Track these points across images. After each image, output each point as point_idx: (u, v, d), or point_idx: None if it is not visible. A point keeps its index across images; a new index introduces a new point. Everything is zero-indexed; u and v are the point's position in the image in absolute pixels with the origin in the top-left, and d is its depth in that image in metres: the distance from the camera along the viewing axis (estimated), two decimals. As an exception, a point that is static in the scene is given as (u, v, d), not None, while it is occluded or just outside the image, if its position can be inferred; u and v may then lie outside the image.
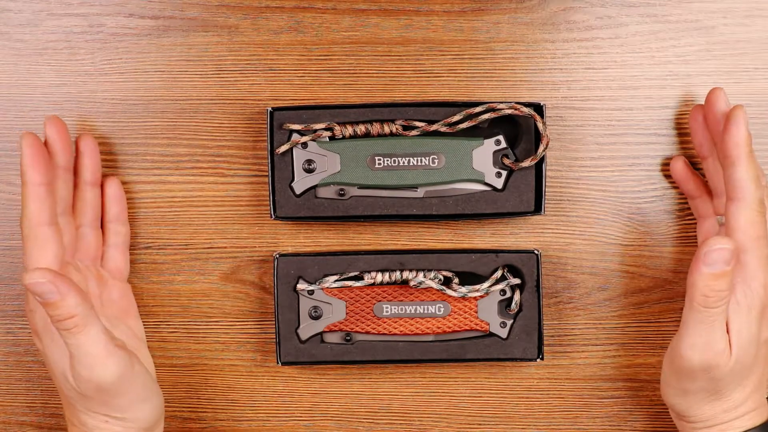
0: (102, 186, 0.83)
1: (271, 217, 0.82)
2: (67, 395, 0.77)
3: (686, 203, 0.85)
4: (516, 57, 0.85)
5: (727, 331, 0.76)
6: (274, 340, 0.85)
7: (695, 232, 0.85)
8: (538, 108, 0.82)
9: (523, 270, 0.84)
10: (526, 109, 0.81)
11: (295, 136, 0.82)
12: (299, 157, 0.82)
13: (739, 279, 0.75)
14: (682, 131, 0.85)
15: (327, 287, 0.83)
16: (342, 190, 0.83)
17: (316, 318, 0.84)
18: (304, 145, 0.82)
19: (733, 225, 0.75)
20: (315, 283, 0.83)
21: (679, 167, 0.84)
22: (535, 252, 0.84)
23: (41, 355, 0.78)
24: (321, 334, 0.84)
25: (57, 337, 0.75)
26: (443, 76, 0.85)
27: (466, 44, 0.85)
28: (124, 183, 0.85)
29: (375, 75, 0.85)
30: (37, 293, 0.70)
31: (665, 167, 0.85)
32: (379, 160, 0.82)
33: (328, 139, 0.82)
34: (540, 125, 0.81)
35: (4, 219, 0.86)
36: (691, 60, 0.85)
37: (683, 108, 0.85)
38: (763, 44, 0.85)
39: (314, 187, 0.83)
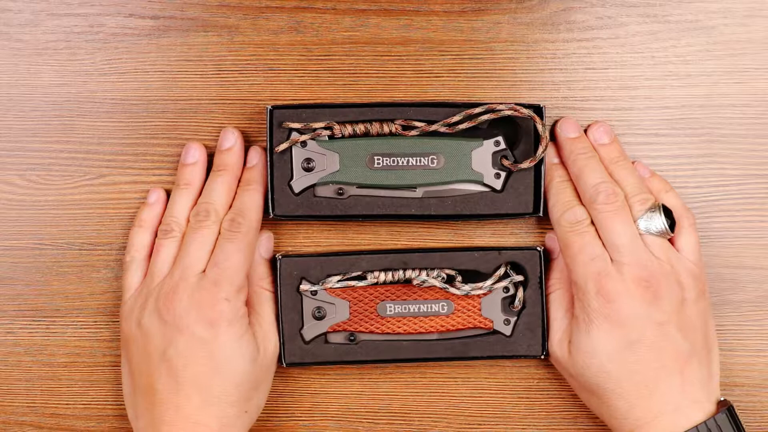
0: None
1: (270, 215, 0.82)
2: (234, 383, 0.78)
3: (685, 202, 0.85)
4: (516, 57, 0.85)
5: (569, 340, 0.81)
6: (278, 341, 0.85)
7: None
8: (538, 109, 0.82)
9: (526, 267, 0.84)
10: (525, 111, 0.81)
11: (294, 135, 0.82)
12: (298, 155, 0.82)
13: (575, 295, 0.80)
14: (682, 131, 0.85)
15: (330, 287, 0.83)
16: (341, 189, 0.83)
17: (320, 318, 0.83)
18: (304, 143, 0.82)
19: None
20: (318, 284, 0.83)
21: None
22: (538, 249, 0.84)
23: (195, 350, 0.78)
24: (325, 334, 0.84)
25: (246, 326, 0.80)
26: (443, 77, 0.85)
27: (466, 44, 0.85)
28: (124, 183, 0.85)
29: (375, 75, 0.85)
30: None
31: (665, 167, 0.85)
32: (378, 159, 0.82)
33: (327, 138, 0.82)
34: (539, 127, 0.81)
35: (4, 219, 0.85)
36: (691, 60, 0.85)
37: (683, 108, 0.85)
38: (763, 44, 0.85)
39: (313, 186, 0.83)
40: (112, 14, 0.85)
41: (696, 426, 0.77)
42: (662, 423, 0.78)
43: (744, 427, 0.78)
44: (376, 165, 0.82)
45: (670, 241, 0.81)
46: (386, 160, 0.82)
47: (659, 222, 0.80)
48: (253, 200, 0.81)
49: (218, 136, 0.84)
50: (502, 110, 0.81)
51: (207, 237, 0.80)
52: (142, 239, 0.83)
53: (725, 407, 0.78)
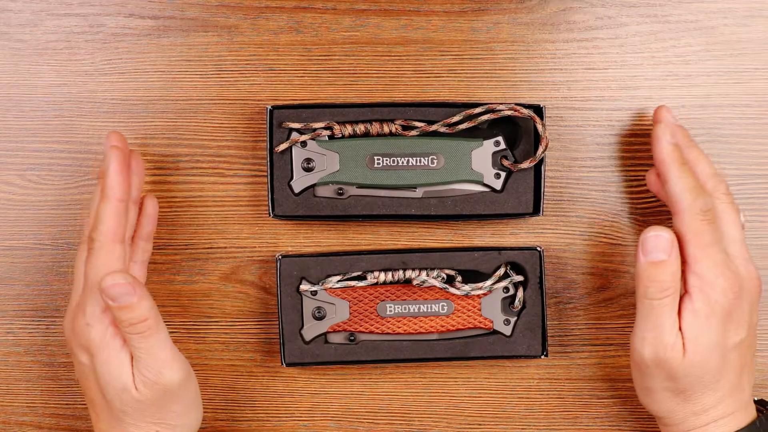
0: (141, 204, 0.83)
1: (270, 215, 0.82)
2: (119, 409, 0.76)
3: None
4: (516, 57, 0.85)
5: (680, 330, 0.76)
6: (276, 340, 0.85)
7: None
8: (538, 109, 0.82)
9: (526, 267, 0.84)
10: (525, 111, 0.81)
11: (294, 135, 0.82)
12: (298, 155, 0.82)
13: (696, 288, 0.76)
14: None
15: (330, 287, 0.83)
16: (341, 189, 0.83)
17: (320, 318, 0.83)
18: (304, 143, 0.82)
19: (682, 238, 0.76)
20: (318, 284, 0.83)
21: (652, 180, 0.83)
22: (538, 249, 0.84)
23: (85, 373, 0.77)
24: (325, 334, 0.84)
25: (116, 350, 0.75)
26: (443, 76, 0.85)
27: (466, 44, 0.85)
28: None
29: (375, 75, 0.85)
30: (114, 296, 0.71)
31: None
32: (378, 159, 0.82)
33: (327, 138, 0.82)
34: (539, 127, 0.81)
35: (4, 219, 0.85)
36: (691, 60, 0.85)
37: (683, 108, 0.85)
38: (763, 44, 0.85)
39: (313, 186, 0.83)
40: (112, 14, 0.85)
41: (755, 420, 0.78)
42: (737, 418, 0.78)
43: None
44: (376, 165, 0.82)
45: None
46: (386, 160, 0.82)
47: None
48: (103, 210, 0.75)
49: (218, 136, 0.84)
50: (502, 110, 0.81)
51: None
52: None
53: (764, 402, 0.80)
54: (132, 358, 0.75)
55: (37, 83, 0.85)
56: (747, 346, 0.78)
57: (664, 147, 0.78)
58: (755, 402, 0.80)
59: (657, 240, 0.74)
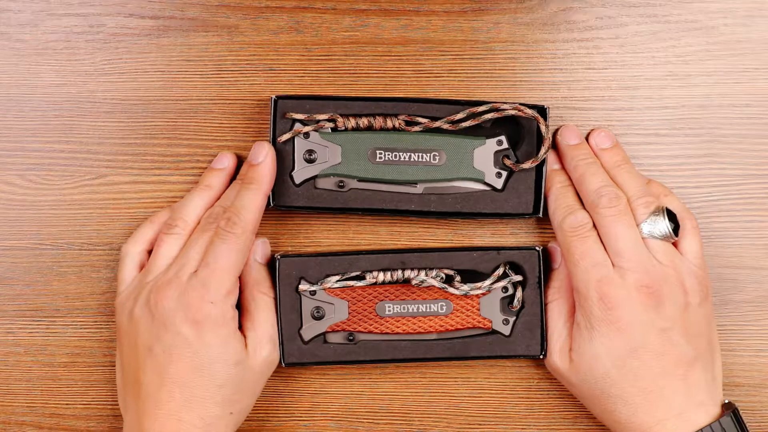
0: None
1: (270, 205, 0.82)
2: (219, 384, 0.78)
3: (685, 203, 0.85)
4: (516, 57, 0.85)
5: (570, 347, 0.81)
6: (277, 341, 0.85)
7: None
8: (542, 110, 0.82)
9: (525, 267, 0.84)
10: (529, 111, 0.81)
11: (297, 126, 0.82)
12: (300, 146, 0.82)
13: (577, 302, 0.80)
14: (682, 131, 0.85)
15: (329, 287, 0.83)
16: (342, 181, 0.83)
17: (319, 318, 0.83)
18: (306, 135, 0.82)
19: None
20: (317, 284, 0.83)
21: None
22: (537, 249, 0.84)
23: (179, 348, 0.77)
24: (324, 334, 0.84)
25: (233, 329, 0.79)
26: (443, 76, 0.85)
27: (466, 44, 0.85)
28: (124, 183, 0.85)
29: (375, 75, 0.85)
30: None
31: (665, 167, 0.85)
32: (380, 153, 0.82)
33: (330, 131, 0.82)
34: (543, 127, 0.81)
35: (4, 219, 0.85)
36: (691, 60, 0.85)
37: (683, 108, 0.85)
38: (763, 44, 0.85)
39: (314, 178, 0.83)
40: (112, 14, 0.85)
41: (701, 429, 0.77)
42: (666, 428, 0.77)
43: (747, 428, 0.78)
44: (377, 159, 0.82)
45: (674, 244, 0.81)
46: (388, 154, 0.82)
47: (663, 225, 0.79)
48: (252, 200, 0.80)
49: (218, 136, 0.84)
50: (506, 109, 0.81)
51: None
52: (144, 233, 0.83)
53: (730, 410, 0.78)
54: (245, 337, 0.80)
55: (37, 83, 0.85)
56: (669, 348, 0.78)
57: (548, 174, 0.83)
58: (724, 405, 0.79)
59: (552, 252, 0.86)
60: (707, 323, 0.80)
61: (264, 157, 0.80)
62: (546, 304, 0.84)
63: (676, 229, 0.80)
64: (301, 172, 0.83)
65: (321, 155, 0.82)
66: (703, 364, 0.79)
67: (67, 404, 0.87)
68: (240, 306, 0.82)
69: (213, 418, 0.78)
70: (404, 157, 0.82)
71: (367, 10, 0.85)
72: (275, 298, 0.83)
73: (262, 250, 0.84)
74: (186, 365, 0.77)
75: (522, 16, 0.85)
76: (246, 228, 0.79)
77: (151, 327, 0.78)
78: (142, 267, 0.83)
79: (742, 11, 0.85)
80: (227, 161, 0.84)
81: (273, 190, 0.82)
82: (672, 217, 0.80)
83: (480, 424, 0.88)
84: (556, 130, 0.84)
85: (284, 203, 0.83)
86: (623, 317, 0.78)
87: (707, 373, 0.79)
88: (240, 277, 0.81)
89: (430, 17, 0.85)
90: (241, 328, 0.81)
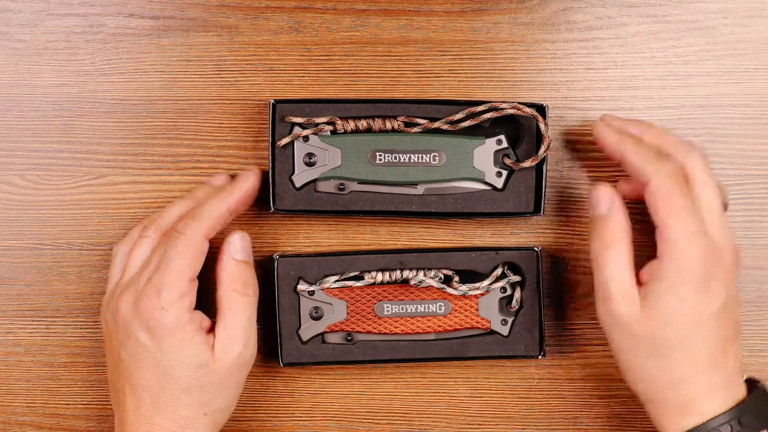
0: None
1: (271, 209, 0.82)
2: (184, 387, 0.77)
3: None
4: (516, 57, 0.85)
5: (641, 292, 0.76)
6: (276, 341, 0.85)
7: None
8: (541, 109, 0.82)
9: (523, 267, 0.84)
10: (528, 110, 0.81)
11: (296, 129, 0.82)
12: (300, 150, 0.82)
13: (666, 254, 0.75)
14: (682, 131, 0.85)
15: (327, 287, 0.83)
16: (342, 184, 0.83)
17: (317, 318, 0.84)
18: (306, 138, 0.82)
19: (653, 207, 0.76)
20: (315, 284, 0.83)
21: (624, 188, 0.83)
22: (535, 249, 0.84)
23: (140, 355, 0.77)
24: (322, 334, 0.84)
25: (191, 332, 0.77)
26: (443, 76, 0.85)
27: (466, 44, 0.85)
28: (124, 183, 0.85)
29: (375, 75, 0.85)
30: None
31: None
32: (380, 155, 0.82)
33: (329, 134, 0.82)
34: (542, 126, 0.81)
35: (4, 219, 0.85)
36: (691, 60, 0.85)
37: (683, 108, 0.85)
38: (763, 44, 0.85)
39: (314, 181, 0.83)
40: (112, 14, 0.85)
41: (742, 400, 0.76)
42: (718, 396, 0.76)
43: None
44: (377, 161, 0.82)
45: None
46: (388, 156, 0.82)
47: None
48: (215, 207, 0.79)
49: (218, 136, 0.84)
50: (505, 109, 0.81)
51: None
52: (134, 235, 0.83)
53: (754, 381, 0.78)
54: (214, 337, 0.79)
55: (37, 83, 0.85)
56: (727, 317, 0.76)
57: (609, 138, 0.79)
58: (745, 381, 0.78)
59: (596, 194, 0.77)
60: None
61: (247, 181, 0.81)
62: (605, 249, 0.77)
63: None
64: (301, 175, 0.83)
65: (321, 158, 0.82)
66: (740, 337, 0.79)
67: (67, 404, 0.87)
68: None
69: (185, 420, 0.78)
70: (404, 159, 0.82)
71: (367, 10, 0.85)
72: (256, 296, 0.81)
73: (240, 245, 0.82)
74: (149, 371, 0.77)
75: (522, 16, 0.85)
76: (198, 231, 0.78)
77: (117, 333, 0.79)
78: None
79: (742, 11, 0.84)
80: (219, 182, 0.84)
81: (273, 193, 0.82)
82: None
83: (480, 424, 0.88)
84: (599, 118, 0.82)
85: (285, 207, 0.83)
86: (715, 276, 0.75)
87: (741, 347, 0.79)
88: (215, 275, 0.81)
89: (430, 17, 0.85)
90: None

================

◆ The task
Working from the material above, restate word for word the lines between the line with "61: (264, 157, 0.80)" and the line with "82: (672, 217, 0.80)", both included, and only those.

◆ Response box
61: (264, 157, 0.80)
62: (546, 304, 0.84)
63: (676, 229, 0.80)
64: (301, 172, 0.83)
65: (321, 155, 0.82)
66: (703, 364, 0.79)
67: (67, 404, 0.87)
68: (240, 306, 0.82)
69: (213, 418, 0.78)
70: (404, 157, 0.82)
71: (367, 10, 0.85)
72: (275, 298, 0.83)
73: (262, 250, 0.84)
74: (186, 365, 0.77)
75: (522, 16, 0.85)
76: (246, 228, 0.79)
77: (151, 327, 0.78)
78: (142, 267, 0.83)
79: (742, 11, 0.85)
80: (227, 161, 0.84)
81: (273, 190, 0.82)
82: (672, 217, 0.80)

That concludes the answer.